When the late Princess Diana and Prince Charles got divorced, it became one of the biggest news stories to rock the media world. In fact, it was extremely and thoroughly well-documented so much so that it became one of the biggest divorces of the 20th century. So you'd think that there was nothing more to learn from it considering how much of it was recorded. Yet, 23 years later, we're still discovering new things about the infamous separation.
The late Princess Diana and Prince of Wales got married in 1981. Soon, they welcomed Prince William and Prince Harry into the world. But then scandal hit the family with the not-so-secret affair the Prince was having with Camilla Shand (presently the Duchess of Cornwall), and the two got divorced on August 24, 1996. This was almost a year before the car crash in Paris that took Princess Diana from the world and left everyone reeling. A new documentary by Channel 5 called The Royal Family at War reveals new information about the divorce that shook the royal family.
It mentions that the late Princess Diana and Prince Charles sat together and cried on the day they signed their divorce papers. Ingrid Seward, the editor of Royalty Magazine, said that the couple was much more amicable by the time their divorce was finally settled.
"Diana did tell me something quite interesting," Ingrid said. "She said that on the day of the divorce, she and Charles sat down together on the sofa and they both cried," she explained. "It was this crazy separation, but by the time the divorce was finalized, they were on much better terms," she added. So maybe things weren't as bad as it seemed especially after their quite public fallout.
At the start of the documentary, the love story that brought the two together was shown. It also claimed that Princess Diana never wanted to divorce Prince Charles but rather adopt a temporary separation instead.
It also showed that the late Princess Diana was starting to feel threatened by Camilla Parker Bowles, a woman who is now the Duchess of Cornwall as well as Prince Charle's wife. "At the time of the marriage, Charles was not seeing Camilla, but Diana was convinced he was," Ingrid said. She added that Diana's fears were not unfounded because she had intercepted a package that Charles had been sending to Camilla at the time.
The documentary revealed that inside the package was a bracelet that had letters F and G engraved on it. While this didn't seem significant at first, the letters stood for "Fred" and "Gladys" - nicknames that Prince Charles and Camilla had for each other. "Diana, of course, floods of tears, went to Charles and demanded to know what was going on. But Charles, so insensitive, he insisted on still giving it to Camilla," said Ingrid.

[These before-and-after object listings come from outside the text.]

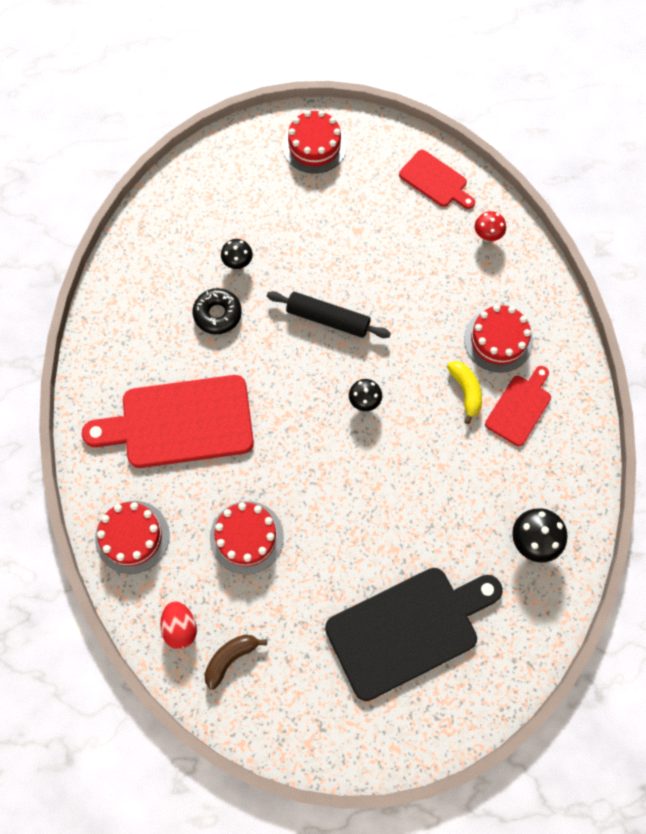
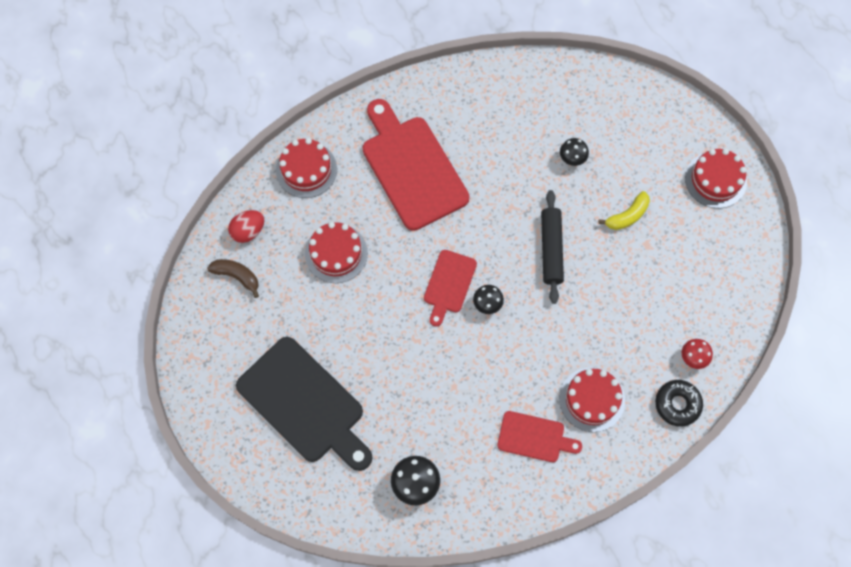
camera: 70 degrees right, 0 degrees up
(217, 314) = (518, 161): black donut -> black donut (677, 404)
(435, 180) = (729, 295): red cutting board -> red cutting board (449, 284)
(466, 391) = (531, 386): yellow banana -> yellow banana (627, 216)

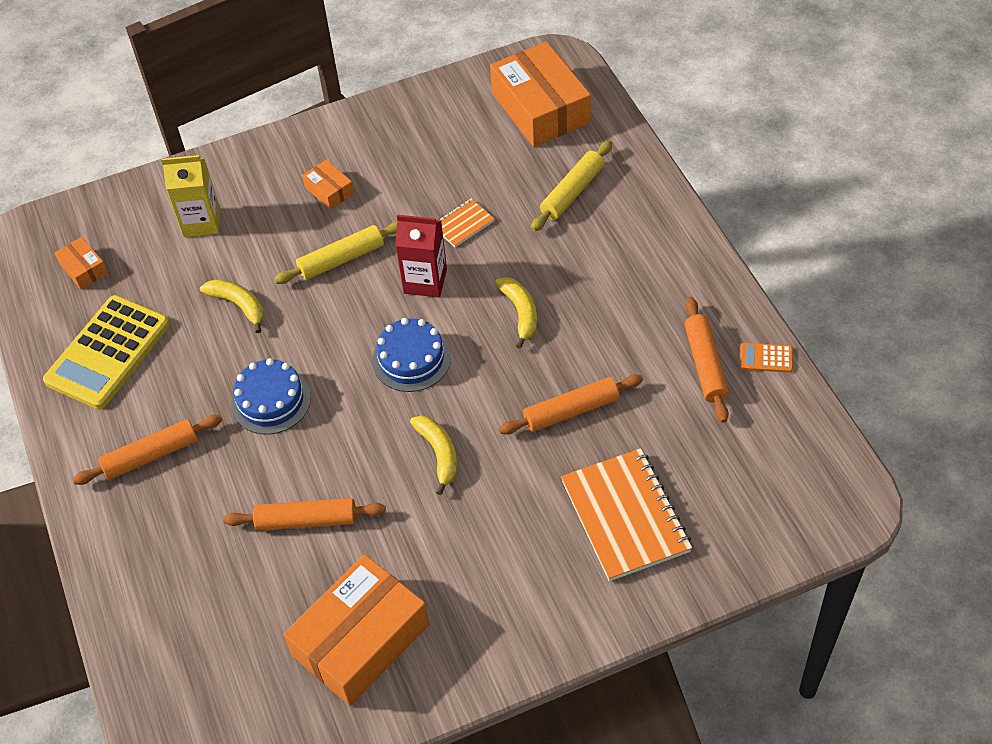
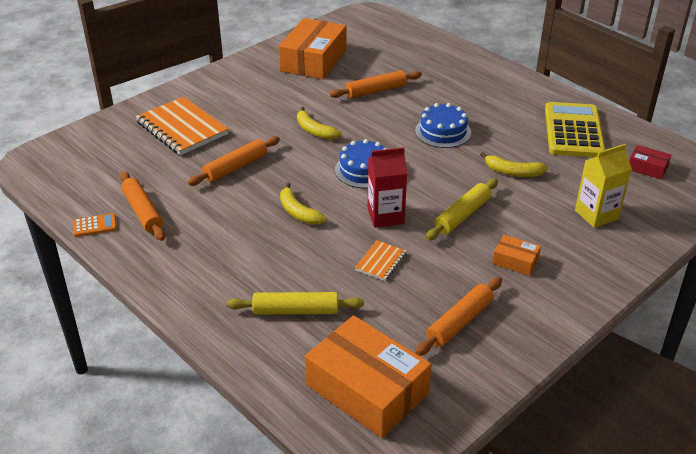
camera: 155 degrees right, 15 degrees down
(84, 269) = (647, 168): orange box -> red box
(151, 455) = (492, 96): orange rolling pin -> orange rolling pin (459, 322)
(572, 192) = (295, 311): yellow rolling pin -> yellow rolling pin turned 75 degrees clockwise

"Charles did not show huge emotional intelligence if I'm brutally honest," said royal biographer Penny Junor.
One of the things the documentary showed was the war cufflinks that Prince Charles had. Given to him by Camilla on their honeymoon, the cufflinks interlink with two Cs.
But that was one of the milder points of the recording. One of the more volatile events featured in the documentary was the confrontation that occurred between Princess Diana and Camilla at a party they attended in 1989.
Diana approached Camilla and told her that she was aware of what was happening. She warned Camilla saying, "Don't treat me like an idiot." Camilla's response to that was, "You've got two beautiful children, Harry and William, what more would you want?" Diana replied, "My husband."
Ken Wharfe, a former security officer for Diana said that the Prince and late Princess spoke not one word to each other as they headed back to Buckingham Palace the night of the party.
The royal couple tried to control the media fallout by talking directly to them. Diana was the first one to get her side out there with author Andrew Morton who wrote Diana: Her True Story. The book talked about how sad Diana was and how she felt about Camilla.
"She was absolutely miserable, and she felt she was like a prisoner of the Palace," Morton says during the documentary. "Nothing prepared me for the cascade of information and the controversy that the book aroused," he adds. "She was speaking like a prisoner in a cell, that just had a few minutes to get the story out."